Bei der Buchlektüre wird oft empfohlen, einem Roman mindestens 30 Seiten zu geben. Manchmal müssen es auch 70 sein, dann aber kann sich, was eben noch bemühte Ausdauer war, in Gefolgschaft umwandeln, oder sogar in Sucht. Womit wir beim Thema wären: der neuen Staffel von True Detective.
Schon die erste Staffel der Serie protzte mit ihrer Literarizität. Jede Folge fühlte sich wie ein abgeschlossenes Kapitel an, in dem das zentrale Rätsel immer enger umzingelt wurde, dabei aber hartnäckig Widerstand leistete. Matthew McConaughey gab Sätze von sich, die umso zitierfähiger waren, je nebulös-düsterer das Denken dahinter schien: „Die Zeit ist ein flacher Kreis.“ Wem das nicht genug Stoff bot, um die Woche bis zur nächsten Folge zu überbrücken, der konnte sich der verstreuten obskuren Buchreferenzen annehmen und etwa in Robert W. Chambers’ The King in Yellow nach Antworten suchen.
Fast alles ist nun neu in der zweiten Staffel, deren erste Episode am Sonntag Premiere hatte: der Ort, die Zeit, alle Figuren, alle Schauspieler. Statt der Sümpfe von Louisiana also der Asphalt in und rund um Los Angeles. Statt eines Hin und Her zwischen Vergangenheit und Gegenwart eine vergleichsweise gerade Chronologie. Statt Woody Harrelsons und Matthew McConaugheys Pat-und-Patachon-Polizisten-Nummer nun vier Hauptfiguren, die ihre gemeinsame Verstrickung erst noch entdecken müssen. Für Serien, die sich auf solche Weise von Staffel zu Staffel rundum erneuern, gibt es einen – natürlich – aus der Literatur entlehnten Begriff: Anthology.

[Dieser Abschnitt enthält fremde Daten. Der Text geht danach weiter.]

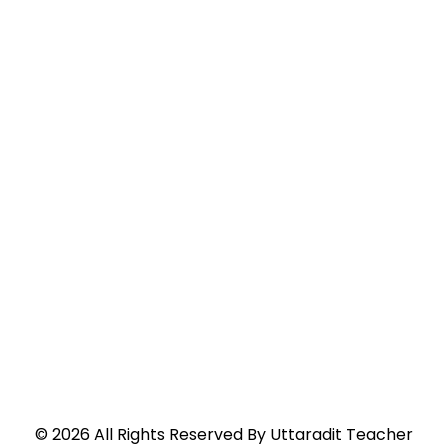
©
2026
All Rights Reserved By
Uttaradit Teacher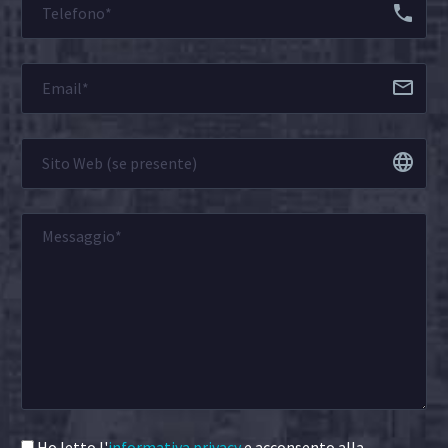
Ho letto l'
informativa privacy
e acconsento alla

Mit den verbindenden Elementen, die ein solches Format braucht, geht die erste Episode sparsam um. Das Offensichtlichste ist das Intro: Diesmal singt, nein spricht Leonard Cohen bedeutsam klingende Sätze wie „I was not caught, though many tried / I live among you, well disguised“ über einer suggestiven Collage von Figuren und Straßenkreuzungen und entwickelt dabei fast noch mehr Sogkraft als zuvor der Gothic-Folk-Song Far From Any Road von The Handsome Family. Braucht es mehr Überredung, um erst mal dabeizubleiben?
Lächerliche Berufswahl
Dann aber sucht man besser nicht mehr nach Gemeinsamkeiten, es könnte sich sonst voreilig Enttäuschung einstellen. The Western Book of the Dead betitelt, ist die erste Folge eher eine Einführung, deren Verständlichkeit kunstvoll gedeckelt wird. Man erfährt wenig mehr, als dass sämtliche Hauptfiguren mit schweren Problemen kämpfen. Bei Polizist Ray (Colin Farrell) sind es der Alkohol und die Tatsache, dass seine Frau vor Jahren vergewaltigt wurde. Der Wunsch nach Rache brachte ihn mit dem Ex-Ganoven und heutigen Bauentwickler Frank (Vince Vaughn) zusammen, woraus sich offenbar eine andauernde Ko-Abhängigkeit entwickelte. Die Polizistin Ani (Rachel McAdams) hat es kaum besser: Ihr linksliberaler Guru-Vater (David Morse) belächelt ihre Berufswahl, eine im Onlinepornobusiness tätige Schwester und eine tote Mutter runden das Bild einer recht verhängnisvollen Familie ab. Und dann ist da noch Verkehrspolizist und Kriegsveteran Paul (Taylor Kitsch), dessen narbenübersäter Körper quasi das Wort Trauma schon buchstabiert. Ein dann doch wieder recht gruslig ausgeführter Mordfall bringt diese Figuren erst in der letzten Einstellung der Folge zusammen. Dann erklingt Nick Cave, und es ist immer noch zu früh, um abzusehen, ob sich das Weitergucken lohnen wird. Frei nach Rumsfeld gibt es einfach zu viel, wovon wir noch gar nicht wissen, dass wir es nicht wissen.